Embriaguez x delito no Brasil

Jenifer Moraes*

Diferentemente do Código Penal espanhol, que dispõe em seu artigo 20 que está isento de responsabilidade criminal quem “no momento da prática do crime se encontrar em estado de plena embriaguez devido ao consumo de bebidas alcoólicas, drogas tóxicas, substâncias psicotrópicas, desde que não tenha buscado o cometimento da infração ou que seu cometimento tenha ou deveria ter sido previsto”, o Brasil possui um tratamento mais rigoroso em relação ao tema.

O nosso Código Penal prevê expressamente em seu artigo 28, inciso III que a embriaguez, voluntária ou culposa, não exclui a imputabilidade, sendo isento de pena somente o agente que, por embriaguez completa, proveniente de caso fortuito ou força maior era inteiramente incapaz de entender o caráter ilícito do fato ou de determinar-se de acordo com esse entendimento.

A embriaguez fortuita caracteriza-se por não ser consequência da conduta consciente do agente, ou seja, ele não quis se embriagar, não tinha previsibilidade da possibilidade de se embriagar ou sequer queria ingerir a substância. Se essa embriaguez apenas reduz a capacidade do agente, por outro lado, ele terá sua pena reduzida de um a dois terços.

Assim, para a nossa legislação, tanto a chamada embriaguez culposa (em que o agente opta por ingerir a substância, mas não tinha o objetivo inicial de se embriagar) quanto a chamada embriaguez voluntária (em que o agente queria inicialmente se embriagar e ingere a substância para isso) não diminuem automaticamente pena de quem pratica o crime.
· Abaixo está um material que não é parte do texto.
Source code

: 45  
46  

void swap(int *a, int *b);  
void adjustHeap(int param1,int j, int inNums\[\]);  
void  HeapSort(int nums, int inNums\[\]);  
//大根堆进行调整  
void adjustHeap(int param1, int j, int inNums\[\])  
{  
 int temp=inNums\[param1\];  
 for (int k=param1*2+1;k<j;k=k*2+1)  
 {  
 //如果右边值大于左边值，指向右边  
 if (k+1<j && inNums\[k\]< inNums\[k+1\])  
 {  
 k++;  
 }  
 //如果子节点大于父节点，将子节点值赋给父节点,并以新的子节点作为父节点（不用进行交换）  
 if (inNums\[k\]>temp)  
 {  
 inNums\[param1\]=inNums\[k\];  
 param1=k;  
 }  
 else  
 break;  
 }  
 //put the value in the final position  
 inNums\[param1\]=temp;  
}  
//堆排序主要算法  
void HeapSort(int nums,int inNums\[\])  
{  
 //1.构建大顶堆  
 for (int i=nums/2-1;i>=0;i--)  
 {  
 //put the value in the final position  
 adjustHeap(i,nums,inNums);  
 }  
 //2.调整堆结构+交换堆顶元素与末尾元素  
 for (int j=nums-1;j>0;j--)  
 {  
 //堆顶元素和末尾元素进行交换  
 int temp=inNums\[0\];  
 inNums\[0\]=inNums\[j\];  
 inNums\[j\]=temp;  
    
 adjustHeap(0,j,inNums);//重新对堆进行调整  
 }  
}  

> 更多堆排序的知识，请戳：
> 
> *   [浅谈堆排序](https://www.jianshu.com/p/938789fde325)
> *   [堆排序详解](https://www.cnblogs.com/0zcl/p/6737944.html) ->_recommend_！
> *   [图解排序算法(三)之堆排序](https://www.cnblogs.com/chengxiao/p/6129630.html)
Esse tratamento também é admitido em relação a pessoas que estão em um estágio avançado de embriaguez, porque no Brasil adota-se uma teoria que transfere o momento de consideração da responsabilidade para o momento anterior à prática da conduta criminosa, quando se podia prever o resultado. No caso concreto, portanto, o juiz apenas identificará se a pessoa embriagada cometeu um crime de forma dolosa ou culposa.

Por fim, nosso Código Penal prevê como agravante (Art. 61, II, L) a chamada embriaguez preordenada, ou seja, aquela em que o agente ingere a substância com a finalidade de cometer o crime (por exemplo, para dar coragem) e nesses casos, não só a pessoa será responsabilizada de forma dolosa, como terá sua pena aumentada.

O mais importante, em todos os casos, é diferenciar a vontade do agente em relação à substância e à embriaguez, da vontade em relação ao cometimento do delito. Uma pessoa se embriagar voluntariamente e, já estando embriagada, cometer um delito de forma culposa, por exemplo.

*Jenifer Moraes é professora de Direito Penal e Direito Penal Econômico da Universidade Presbiteriana Mackenzie, campus Campinas.